> AVAILABLE RECORDS
==================================================

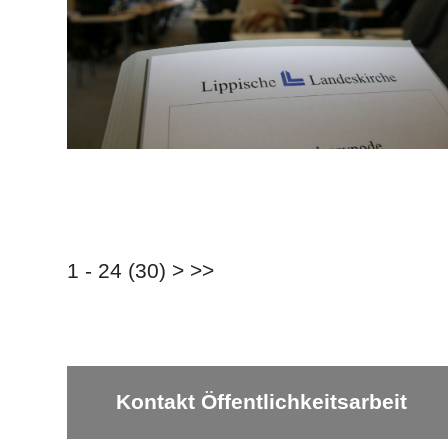
1 - 24 (30)
>
>>
Kontakt Öffentlichkeitsarbeit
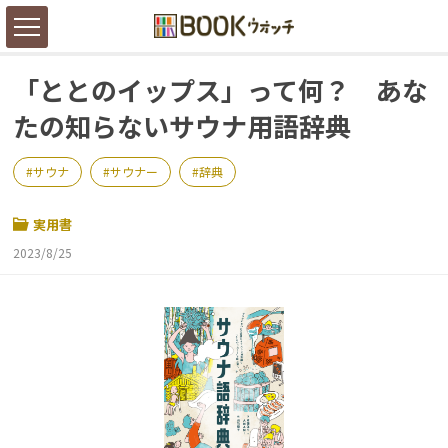
「ととのイップス」って何？ あな
たの知らないサウナ用語辞典
サウナ
サウナー
辞典
実用書
2023/8/25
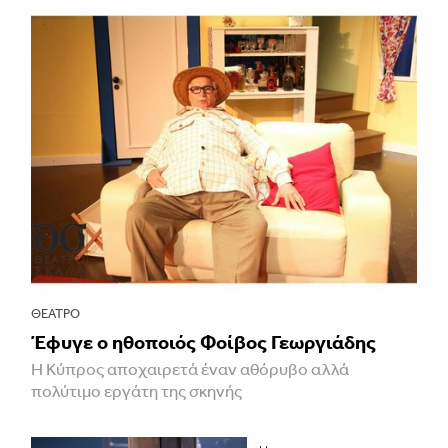
ΘΈΑΤΡΟ
Έφυγε ο ηθοποιός Φοίβος Γεωργιάδης
Η Κύπρος αποχαιρετά έναν αθόρυβο αλλά
πολύτιμο εργάτη της σκηνής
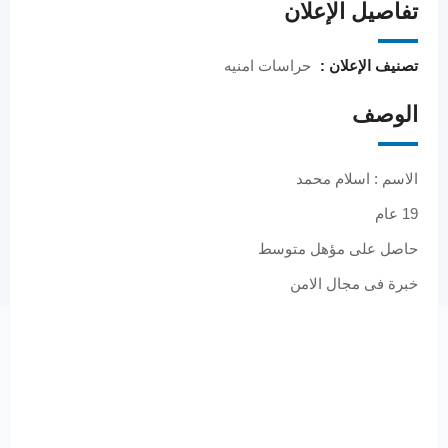
تفاصيل الإعلان
تصنيف الإعلان :
حراسات امنيه
الوصف
الاسم : اسلام محمد
19 عام
حاصل على مؤهل متوسط
خبرة فى مجال الامن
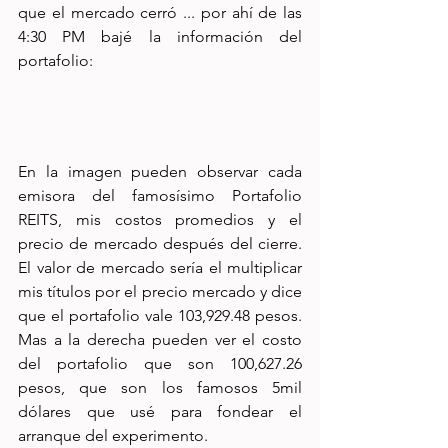
que el mercado cerró ... por ahí de las 
4:30 PM bajé la información del 
portafolio:
En la imagen pueden observar cada 
emisora del famosísimo Portafolio 
REITS, mis costos promedios y el 
precio de mercado después del cierre. 
El valor de mercado sería el multiplicar 
mis títulos por el precio mercado y dice 
que el portafolio vale 103,929.48 pesos. 
Mas a la derecha pueden ver el costo 
del portafolio que son 100,627.26 
pesos, que son los famosos 5mil 
dólares que usé para fondear el 
arranque del experimento.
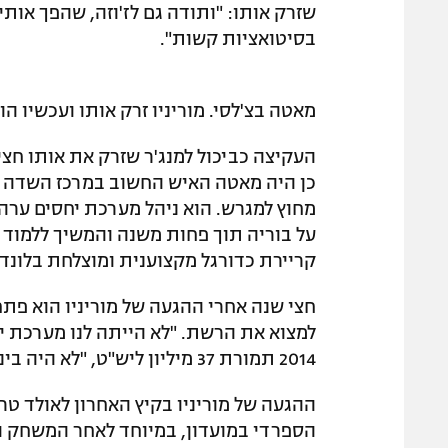
שזרק אותו: "ותודה גם לז'וזה, שהפך אותי
בסיטואציות קשות".
מאטה בצ'לסי. מוריניו זרק אותו ועכשיו הוא עושה 
העקיצה כביכול למנג'ר שזרק את אותו חצי
מחוץ למגרש. הוא ניהל מערכת יחסים ערה
על בוריה תוך פחות משנה והמשיך ללמוד 
קריירת כדורגל מקצוענית ומוצלחת בלונדו
חצי שנה אחרי ההגעה של מוריניו הוא פת
למצוא את הרשת. "לא הייתה לנו מערכת יחס
2014 תמורת 37 מיליון ליש"ט, "לא היה בינינו שום דיאלוג".
ההגעה של מוריניו בקיץ האחרון לאולד ט
הספרדי במועדון, במיוחד לאחר המשחק ה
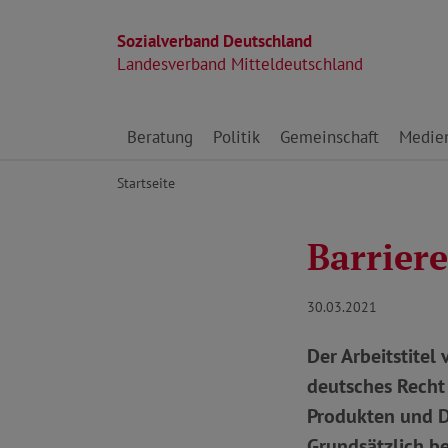
Sozialverband Deutschland
Landesverband Mitteldeutschland
Direkt zu den Inhalten springen
Beratung
Politik
Gemeinschaft
Medie
Startseite
Barriere
30.03.2021
Der Arbeitstitel 
deutsches Recht 
Produkten und Di
Grundsätzlich be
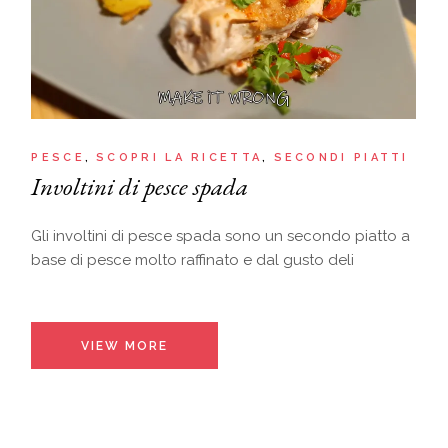
PESCE
SCOPRI LA RICETTA
SECONDI PIATTI
Involtini di pesce spada
Gli involtini di pesce spada sono un secondo piatto a
base di pesce molto raffinato e dal gusto deli
VIEW MORE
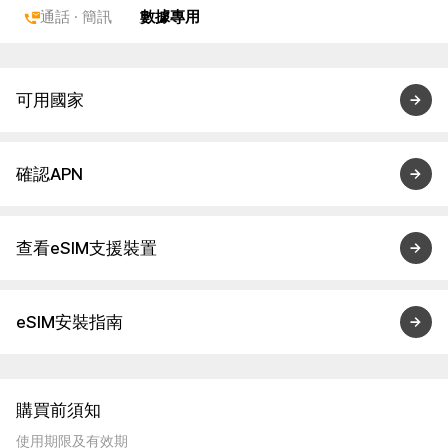
通話 · 簡訊
數據專用
可用國家
確認APN
查看eSIM支援裝置
eSIM安裝指南
購買前須知
使用期限及有效期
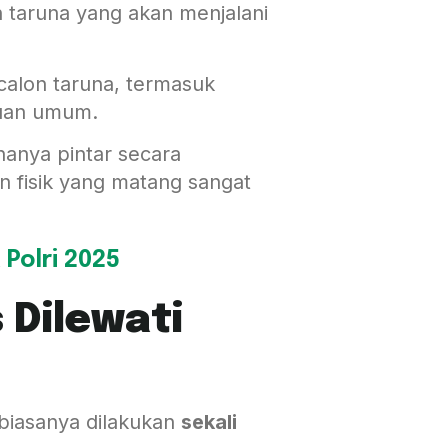
 taruna yang akan menjalani
calon taruna, termasuk
huan umum.
hanya pintar secara
an fisik yang matang sangat
 Polri 2025
 Dilewati
i biasanya dilakukan
sekali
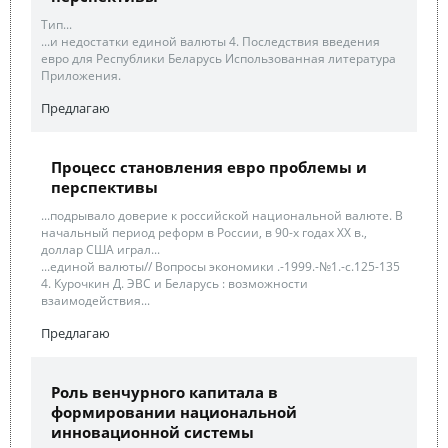
Тип...
...и недостатки единой валюты 4. Последствия введения
евро для Республики Беларусь Использованная литература
Приложения.
Предлагаю
Процесс становления евро проблемы и
перспективы
...подрывало доверие к российской национальной валюте. В
начальный период реформ в России, в 90-х годах XX в.,
доллар США играл...
...единой валюты// Вопросы экономики .-1999.-№1.-с.125-135
4. Курочкин Д. ЭВС и Беларусь : возможности
взаимодействия...
Предлагаю
Роль венчурного капитала в
формировании национальной
инновационной системы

==================================================

> ACTIVITY
Transcribe the line that contains "формировании национальной" exactly, then each line after it through the end of the material. Nothing else belongs in the output.

> ANSWER SPACE
формировании национальной
инновационной системы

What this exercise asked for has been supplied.